◆ **Short exercise**:
Quote the following lines verbatim, omitting the pictures.

Stored data:
>> Start

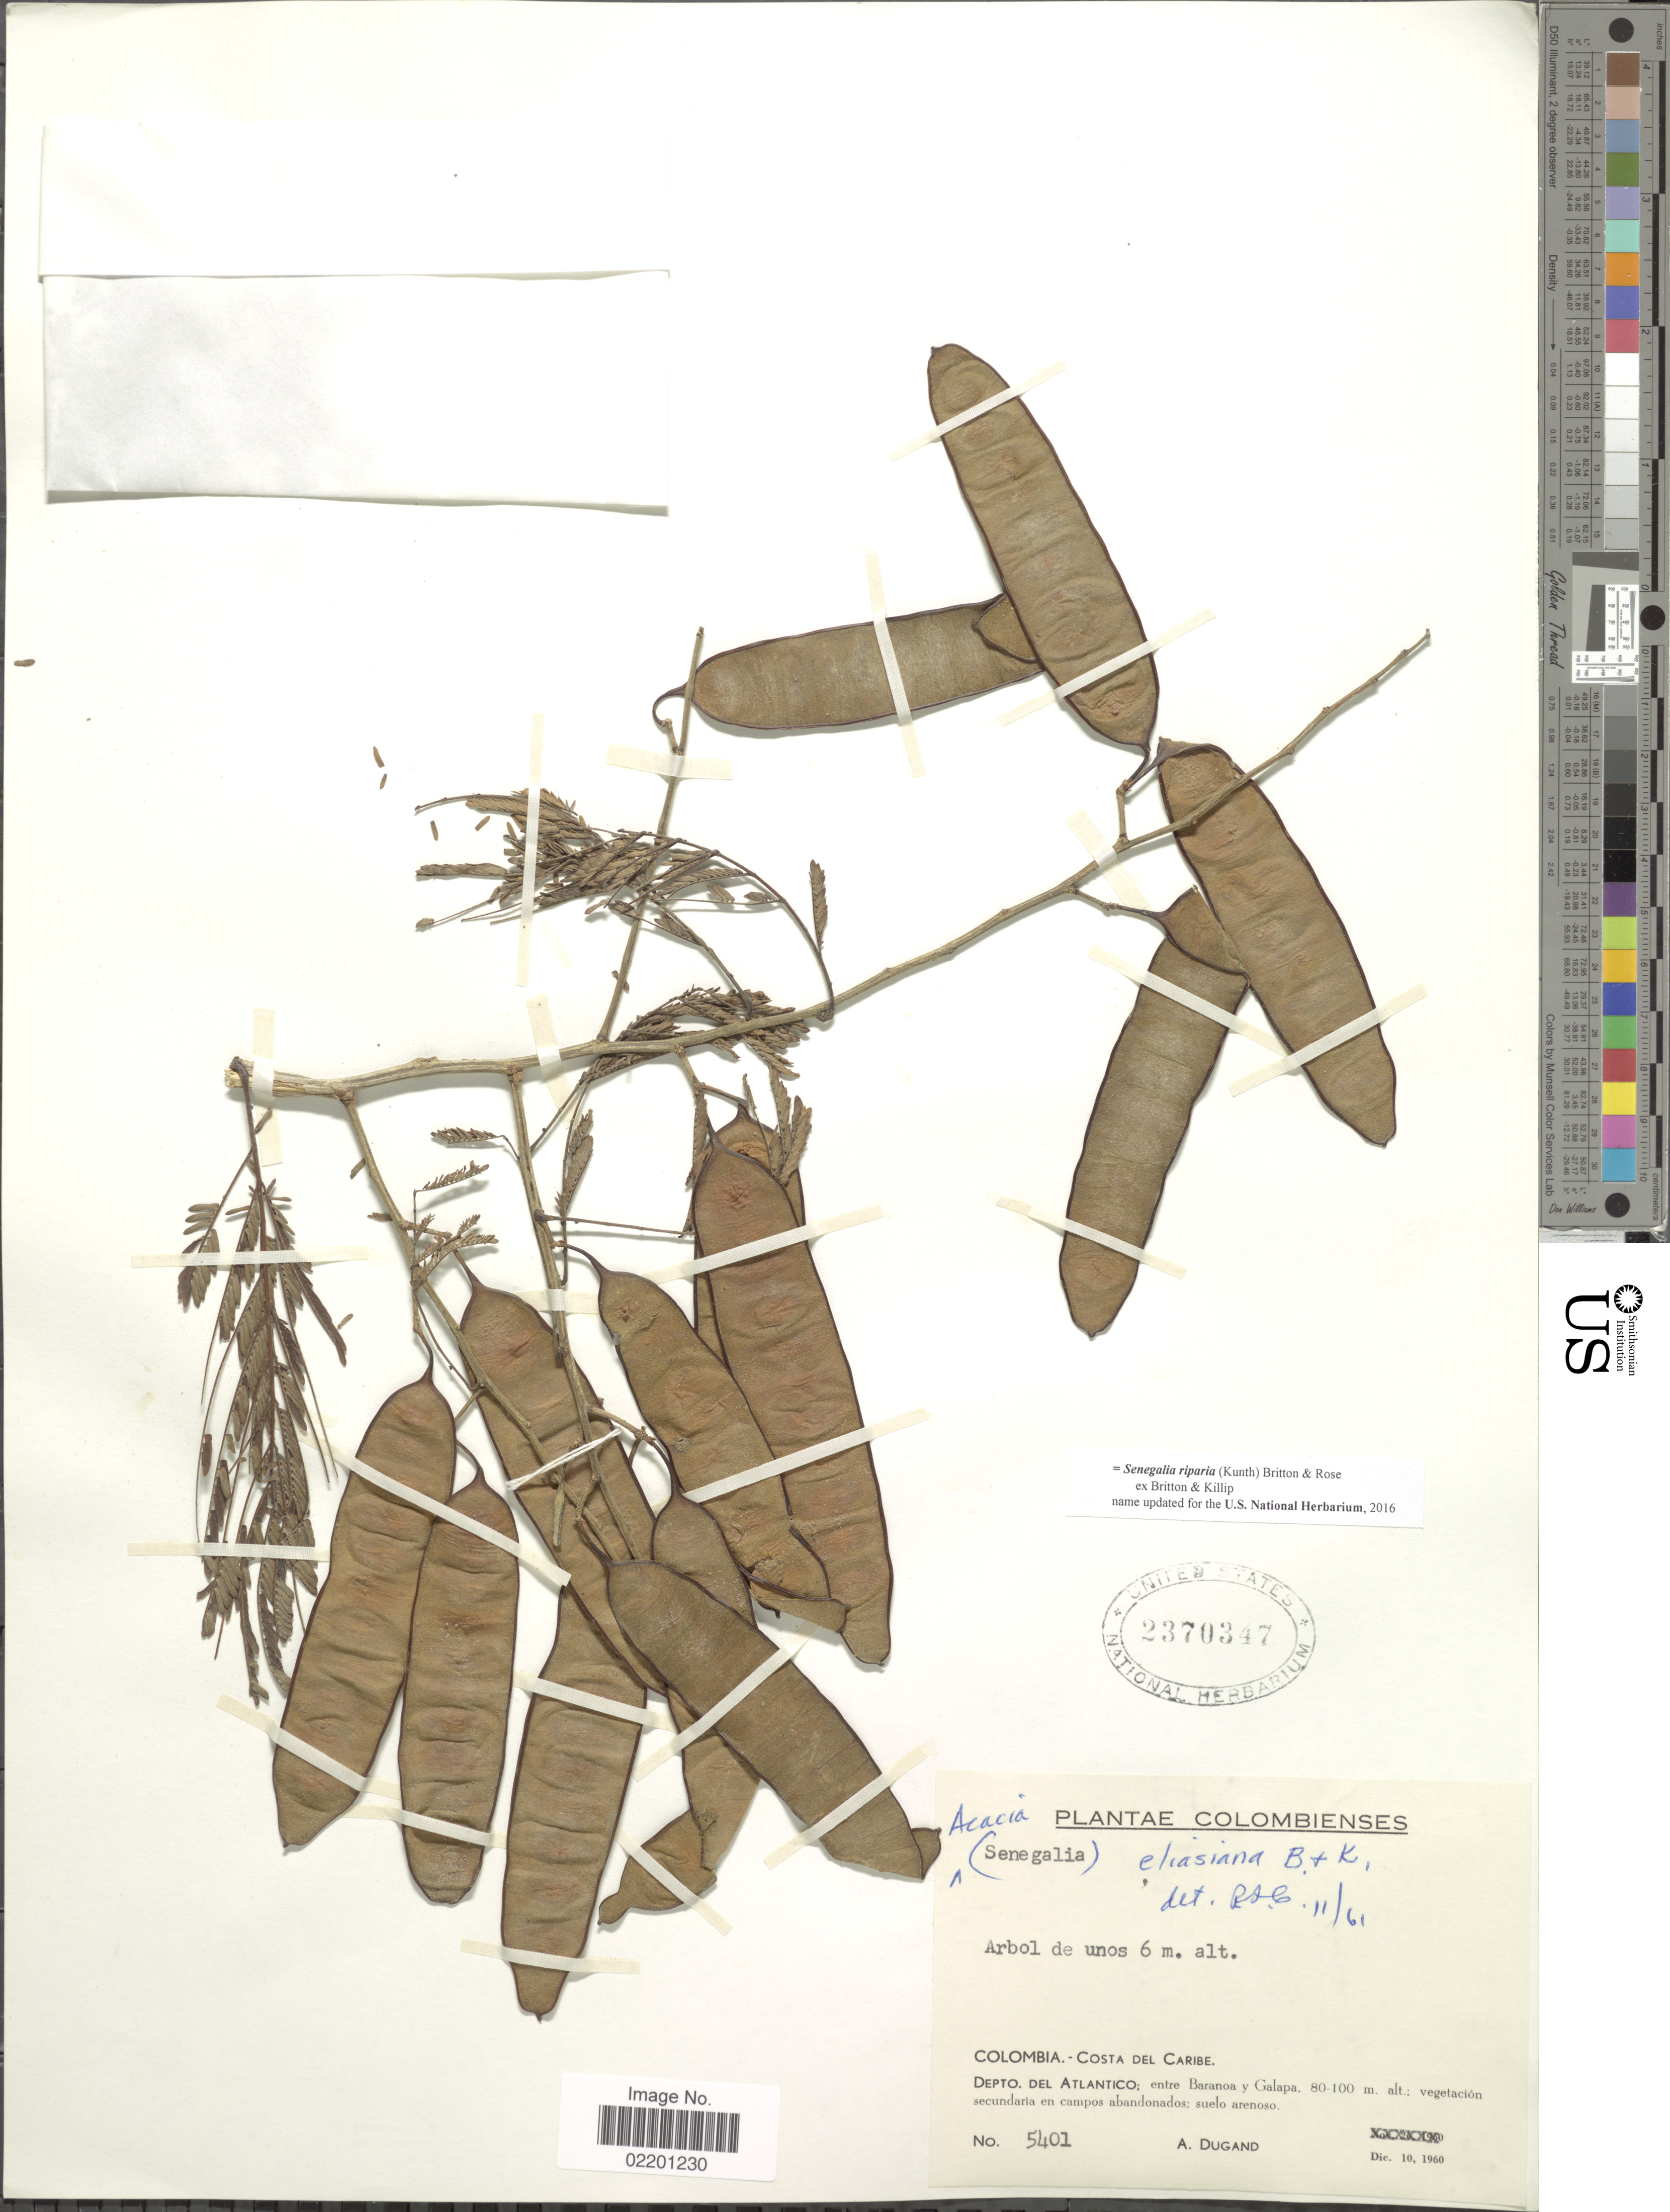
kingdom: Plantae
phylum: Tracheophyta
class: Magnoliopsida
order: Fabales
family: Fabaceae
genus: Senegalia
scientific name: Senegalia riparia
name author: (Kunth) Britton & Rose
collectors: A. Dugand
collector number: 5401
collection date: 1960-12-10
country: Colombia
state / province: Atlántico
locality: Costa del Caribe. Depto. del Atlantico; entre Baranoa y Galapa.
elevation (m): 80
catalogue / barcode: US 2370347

>> End

◆ **Exercise answer**:
kingdom: Plantae
phylum: Tracheophyta
class: Magnoliopsida
order: Fabales
family: Fabaceae
genus: Senegalia
scientific name: Senegalia riparia
name author: (Kunth) Britton & Rose
collectors: A. Dugand
collector number: 5401
collection date: 1960-12-10
country: Colombia
state / province: Atlántico
locality: Costa del Caribe. Depto. del Atlantico; entre Baranoa y Galapa.
elevation (m): 80
catalogue / barcode: US 2370347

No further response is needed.